### WHAT IS NEEDED
Would you retype all of these records exactly?

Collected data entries
==============================
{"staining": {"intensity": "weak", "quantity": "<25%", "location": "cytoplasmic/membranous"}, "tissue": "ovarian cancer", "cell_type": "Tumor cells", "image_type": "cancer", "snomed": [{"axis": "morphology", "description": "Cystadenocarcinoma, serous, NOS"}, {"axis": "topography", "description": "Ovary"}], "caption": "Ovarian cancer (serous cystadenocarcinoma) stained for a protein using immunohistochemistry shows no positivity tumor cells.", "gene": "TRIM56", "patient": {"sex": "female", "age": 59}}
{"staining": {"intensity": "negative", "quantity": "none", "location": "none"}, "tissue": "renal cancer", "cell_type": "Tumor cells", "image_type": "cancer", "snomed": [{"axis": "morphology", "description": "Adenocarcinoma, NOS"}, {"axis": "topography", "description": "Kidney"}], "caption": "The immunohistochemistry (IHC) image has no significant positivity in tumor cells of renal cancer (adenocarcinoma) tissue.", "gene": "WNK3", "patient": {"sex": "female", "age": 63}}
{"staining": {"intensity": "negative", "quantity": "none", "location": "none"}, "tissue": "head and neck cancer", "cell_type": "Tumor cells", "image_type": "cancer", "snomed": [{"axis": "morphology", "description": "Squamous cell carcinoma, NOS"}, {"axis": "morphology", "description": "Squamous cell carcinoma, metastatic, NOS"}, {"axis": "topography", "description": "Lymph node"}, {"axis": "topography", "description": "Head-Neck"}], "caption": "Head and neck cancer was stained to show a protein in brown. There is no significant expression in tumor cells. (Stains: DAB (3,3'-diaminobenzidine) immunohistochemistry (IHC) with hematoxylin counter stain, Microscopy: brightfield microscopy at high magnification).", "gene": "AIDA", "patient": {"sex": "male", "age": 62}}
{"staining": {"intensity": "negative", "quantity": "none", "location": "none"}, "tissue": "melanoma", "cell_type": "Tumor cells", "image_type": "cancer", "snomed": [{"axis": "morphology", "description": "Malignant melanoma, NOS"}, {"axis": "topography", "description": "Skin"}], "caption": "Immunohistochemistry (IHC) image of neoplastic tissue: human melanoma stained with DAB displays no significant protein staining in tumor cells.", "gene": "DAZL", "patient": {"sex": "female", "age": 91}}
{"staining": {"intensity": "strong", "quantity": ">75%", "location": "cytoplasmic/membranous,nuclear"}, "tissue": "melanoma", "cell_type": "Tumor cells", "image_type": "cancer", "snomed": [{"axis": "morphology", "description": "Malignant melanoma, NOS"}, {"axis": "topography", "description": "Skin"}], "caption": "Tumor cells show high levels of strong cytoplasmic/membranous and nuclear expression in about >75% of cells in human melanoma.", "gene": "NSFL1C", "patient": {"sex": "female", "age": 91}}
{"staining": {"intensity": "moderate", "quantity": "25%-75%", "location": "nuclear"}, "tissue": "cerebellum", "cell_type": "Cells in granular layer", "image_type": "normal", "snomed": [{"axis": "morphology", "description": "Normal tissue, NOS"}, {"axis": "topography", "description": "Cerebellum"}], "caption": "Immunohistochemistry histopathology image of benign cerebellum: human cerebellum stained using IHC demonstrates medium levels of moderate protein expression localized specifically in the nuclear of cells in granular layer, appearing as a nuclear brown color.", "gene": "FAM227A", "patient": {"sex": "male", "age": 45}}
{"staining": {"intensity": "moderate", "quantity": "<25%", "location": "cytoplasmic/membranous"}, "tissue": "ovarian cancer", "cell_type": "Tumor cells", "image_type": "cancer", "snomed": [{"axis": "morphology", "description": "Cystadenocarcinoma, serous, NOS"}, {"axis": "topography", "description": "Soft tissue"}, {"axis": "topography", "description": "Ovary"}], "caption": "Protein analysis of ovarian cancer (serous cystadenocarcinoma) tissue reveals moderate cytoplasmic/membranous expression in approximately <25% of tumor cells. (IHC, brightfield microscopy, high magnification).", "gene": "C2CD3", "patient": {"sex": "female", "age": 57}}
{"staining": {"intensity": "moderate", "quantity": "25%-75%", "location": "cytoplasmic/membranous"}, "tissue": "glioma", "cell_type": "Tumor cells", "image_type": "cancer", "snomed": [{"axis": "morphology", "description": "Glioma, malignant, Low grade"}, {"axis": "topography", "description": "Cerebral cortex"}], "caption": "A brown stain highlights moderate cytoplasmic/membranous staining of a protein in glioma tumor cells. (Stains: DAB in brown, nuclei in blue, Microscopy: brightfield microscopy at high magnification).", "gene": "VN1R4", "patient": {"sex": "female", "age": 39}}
==============================
### THE ANSWER
{"staining": {"intensity": "weak", "quantity": "<25%", "location": "cytoplasmic/membranous"}, "tissue": "ovarian cancer", "cell_type": "Tumor cells", "image_type": "cancer", "snomed": [{"axis": "morphology", "description": "Cystadenocarcinoma, serous, NOS"}, {"axis": "topography", "description": "Ovary"}], "caption": "Ovarian cancer (serous cystadenocarcinoma) stained for a protein using immunohistochemistry shows no positivity tumor cells.", "gene": "TRIM56", "patient": {"sex": "female", "age": 59}}
{"staining": {"intensity": "negative", "quantity": "none", "location": "none"}, "tissue": "renal cancer", "cell_type": "Tumor cells", "image_type": "cancer", "snomed": [{"axis": "morphology", "description": "Adenocarcinoma, NOS"}, {"axis": "topography", "description": "Kidney"}], "caption": "The immunohistochemistry (IHC) image has no significant positivity in tumor cells of renal cancer (adenocarcinoma) tissue.", "gene": "WNK3", "patient": {"sex": "female", "age": 63}}
{"staining": {"intensity": "negative", "quantity": "none", "location": "none"}, "tissue": "head and neck cancer", "cell_type": "Tumor cells", "image_type": "cancer", "snomed": [{"axis": "morphology", "description": "Squamous cell carcinoma, NOS"}, {"axis": "morphology", "description": "Squamous cell carcinoma, metastatic, NOS"}, {"axis": "topography", "description": "Lymph node"}, {"axis": "topography", "description": "Head-Neck"}], "caption": "Head and neck cancer was stained to show a protein in brown. There is no significant expression in tumor cells. (Stains: DAB (3,3'-diaminobenzidine) immunohistochemistry (IHC) with hematoxylin counter stain, Microscopy: brightfield microscopy at high magnification).", "gene": "AIDA", "patient": {"sex": "male", "age": 62}}
{"staining": {"intensity": "negative", "quantity": "none", "location": "none"}, "tissue": "melanoma", "cell_type": "Tumor cells", "image_type": "cancer", "snomed": [{"axis": "morphology", "description": "Malignant melanoma, NOS"}, {"axis": "topography", "description": "Skin"}], "caption": "Immunohistochemistry (IHC) image of neoplastic tissue: human melanoma stained with DAB displays no significant protein staining in tumor cells.", "gene": "DAZL", "patient": {"sex": "female", "age": 91}}
{"staining": {"intensity": "strong", "quantity": ">75%", "location": "cytoplasmic/membranous,nuclear"}, "tissue": "melanoma", "cell_type": "Tumor cells", "image_type": "cancer", "snomed": [{"axis": "morphology", "description": "Malignant melanoma, NOS"}, {"axis": "topography", "description": "Skin"}], "caption": "Tumor cells show high levels of strong cytoplasmic/membranous and nuclear expression in about >75% of cells in human melanoma.", "gene": "NSFL1C", "patient": {"sex": "female", "age": 91}}
{"staining": {"intensity": "moderate", "quantity": "25%-75%", "location": "nuclear"}, "tissue": "cerebellum", "cell_type": "Cells in granular layer", "image_type": "normal", "snomed": [{"axis": "morphology", "description": "Normal tissue, NOS"}, {"axis": "topography", "description": "Cerebellum"}], "caption": "Immunohistochemistry histopathology image of benign cerebellum: human cerebellum stained using IHC demonstrates medium levels of moderate protein expression localized specifically in the nuclear of cells in granular layer, appearing as a nuclear brown color.", "gene": "FAM227A", "patient": {"sex": "male", "age": 45}}
{"staining": {"intensity": "moderate", "quantity": "<25%", "location": "cytoplasmic/membranous"}, "tissue": "ovarian cancer", "cell_type": "Tumor cells", "image_type": "cancer", "snomed": [{"axis": "morphology", "description": "Cystadenocarcinoma, serous, NOS"}, {"axis": "topography", "description": "Soft tissue"}, {"axis": "topography", "description": "Ovary"}], "caption": "Protein analysis of ovarian cancer (serous cystadenocarcinoma) tissue reveals moderate cytoplasmic/membranous expression in approximately <25% of tumor cells. (IHC, brightfield microscopy, high magnification).", "gene": "C2CD3", "patient": {"sex": "female", "age": 57}}
{"staining": {"intensity": "moderate", "quantity": "25%-75%", "location": "cytoplasmic/membranous"}, "tissue": "glioma", "cell_type": "Tumor cells", "image_type": "cancer", "snomed": [{"axis": "morphology", "description": "Glioma, malignant, Low grade"}, {"axis": "topography", "description": "Cerebral cortex"}], "caption": "A brown stain highlights moderate cytoplasmic/membranous staining of a protein in glioma tumor cells. (Stains: DAB in brown, nuclei in blue, Microscopy: brightfield microscopy at high magnification).", "gene": "VN1R4", "patient": {"sex": "female", "age": 39}}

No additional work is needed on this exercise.